____ Material for this task
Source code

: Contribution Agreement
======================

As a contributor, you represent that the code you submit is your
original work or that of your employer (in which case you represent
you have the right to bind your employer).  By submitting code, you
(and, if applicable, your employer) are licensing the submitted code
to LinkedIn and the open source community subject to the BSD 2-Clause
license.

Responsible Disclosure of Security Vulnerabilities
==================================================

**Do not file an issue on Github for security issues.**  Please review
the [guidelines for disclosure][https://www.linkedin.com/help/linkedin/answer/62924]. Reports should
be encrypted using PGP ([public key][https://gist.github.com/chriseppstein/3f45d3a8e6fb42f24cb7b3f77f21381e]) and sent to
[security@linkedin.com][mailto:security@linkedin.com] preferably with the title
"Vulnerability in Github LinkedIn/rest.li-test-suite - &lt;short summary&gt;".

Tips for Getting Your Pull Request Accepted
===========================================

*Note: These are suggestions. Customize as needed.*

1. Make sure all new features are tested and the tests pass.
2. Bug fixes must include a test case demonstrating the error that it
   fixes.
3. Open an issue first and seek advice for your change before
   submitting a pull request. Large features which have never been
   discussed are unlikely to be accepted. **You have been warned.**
________
■ What is needed: Please copy the lines above from the line with "you have the" up to and including the line with "not file an", exactly as written and with nothing else.

■ Answer to this exercise:
you have the right to bind your employer).  By submitting code, you
(and, if applicable, your employer) are licensing the submitted code
to LinkedIn and the open source community subject to the BSD 2-Clause
license.

Responsible Disclosure of Security Vulnerabilities
==================================================

**Do not file an issue on Github for security issues.**  Please review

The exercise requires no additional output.